As Ore explains, fighting racial prejudice as a woman of colour at university can be a minefield. There is no set way to address inequalities when you are in a white space. Because of this, it’s often down to the students themselves to lead the way and choose their own methods of igniting change. Current students at Goldsmiths, University of London, for example, have recently occupied one of their campus’s key buildings, Deptford Town Hall, saying that institutional racism has undermined the experiences of BAME students. Calling themselves Goldsmiths Anti-Racist Actions, the protestors sprang to action after a student in the university’s elections complained she had experienced racist abuse, having her banner removed and her poster dubbed with graffiti mocking her accent. Other forms of activism though, are not as hypervisible. “Students are writing in resistance,” Ore says. “They’re using their university work, personal as a vehicle to be pioneers. They’re using their dissertations to break new ground, discussing people like Solange Knowles and Claudia Rankine and still getting a first. There’s no one way to do it”. “We are just doing it via a book,” adds Chelsea.
Experiences of racism, institutional or otherwise, will obviously affect life after university too. After graduating from Cambridge this year, Chelsea has now found a graduate role in the city, and is all too aware of how daunting it is that for the rest of her life she has to unapologetically occupy up space as a black woman. “That’s a privilege that we are just not given as black women, it’s just sad” she says. “It’s a fight that’s really endless.”

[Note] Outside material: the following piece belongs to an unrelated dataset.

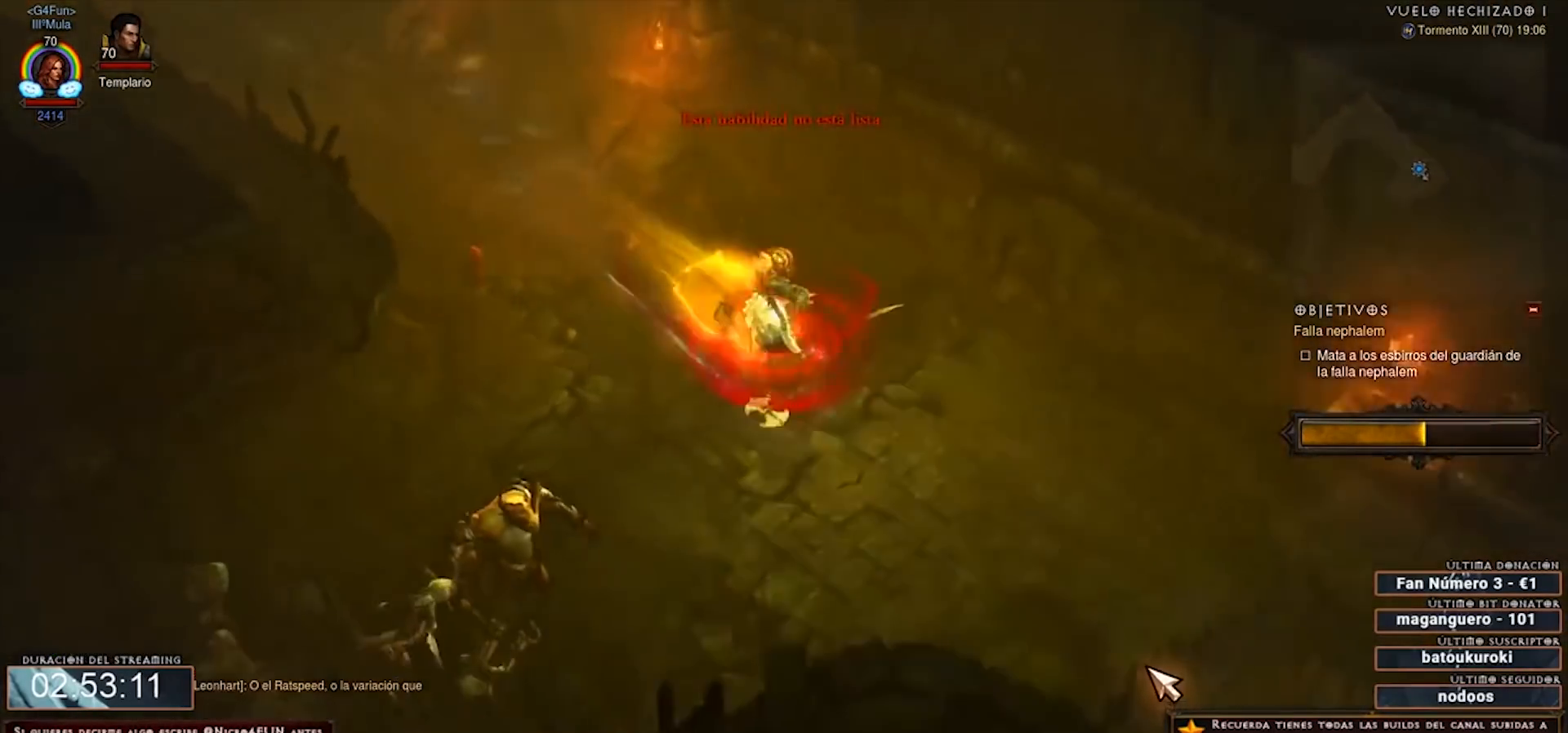
{"keys": ["num2", "num4"], "mouse": ["right"], "events": []}
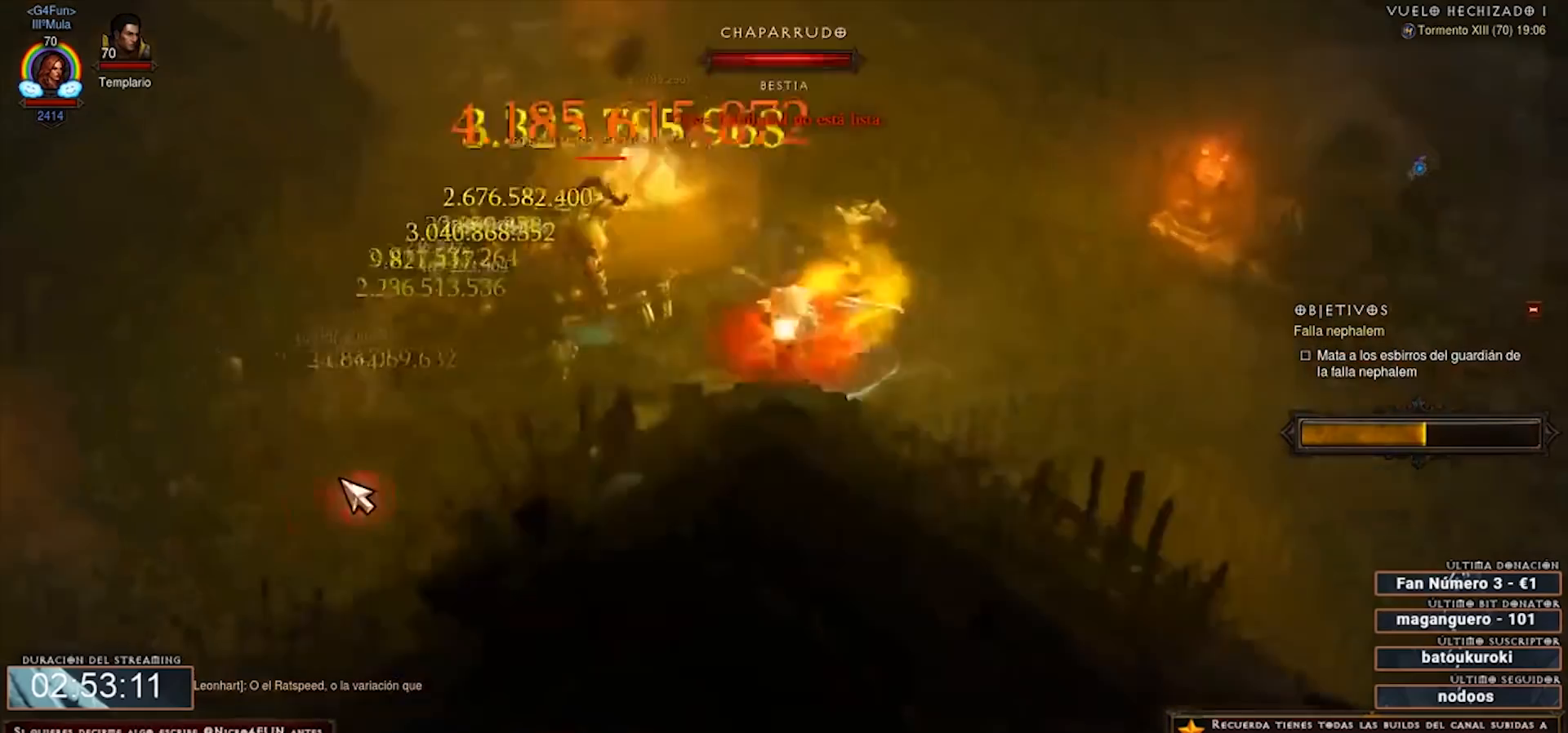
{"keys": ["num2", "num4"], "mouse": ["right"], "events": []}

Ore, who has recently graduated with a masters in journalism from Columbia University, is now hoping to enter the media as a broadcast journalist in order to tell stories with black people at the forefront. “It feels very much like the same issues that we faced at uni,” she says of entering the British media, an arena that still in 2019 is 94% white and 55% male. “It’s the same people in the same circles writing stories where they think they know about us. It’s reminiscent of the fact we spent our time at uni fighting people who write articles like Camilla Turner who completely misconstrued the black experience at uni, it feels not much has changed. It still feels like me vs media,” she explains.
But in infiltrating that media with their own book, Chelsea and Ore want to begin to change things, and improve experiences for the next generation of BAME students. Although Taking Up Space is primarily aimed at black women, the pair want all sorts of people to reach for it in bookstores, especially those who are on the defensive end of racism. “We want people to read this book to become aware of how can everyone else do black girls better,” Ore says.
“Let this book be your mirror, let it be what shows you that there is something wrong that I am the only black person in a room of 200 something people and there are still no black lecturers or black people on the reading list. We should not be burdened with this responsibility when we are just there to learn.”
Taking Up Space: The Black Girl’s Manifesto for Change is published by #Merky Books on 27 June.